ASSIGNED TASK.
Going through the data below, find how many lines include the word "elektra", and reply with that number alone.

Dataset items

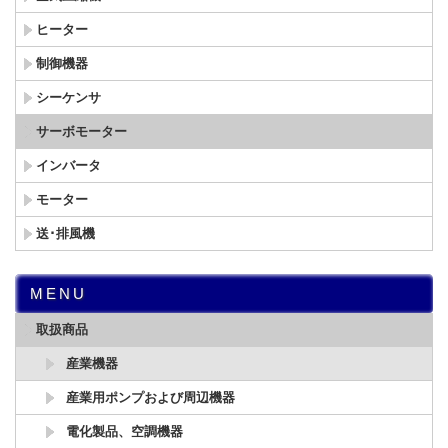
ヒーター
制御機器
シーケンサ
サーボモーター
インバータ
モーター
送･排風機
MENU
取扱商品
産業機器
産業用ポンプおよび周辺機器
電化製品、空調機器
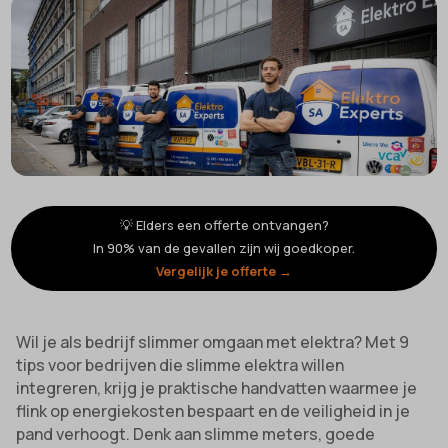
💡 Elders een offerte ontvangen?
In 90% van de gevallen zijn wij goedkoper.
Vergelijk je offerte →
Wil je als bedrijf slimmer omgaan met elektra? Met 9
tips voor bedrijven die slimme elektra willen
integreren, krijg je praktische handvatten waarmee je
flink op energiekosten bespaart en de veiligheid in je
pand verhoogt. Denk aan slimme meters, goede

EXERCISE RESPONSE.
2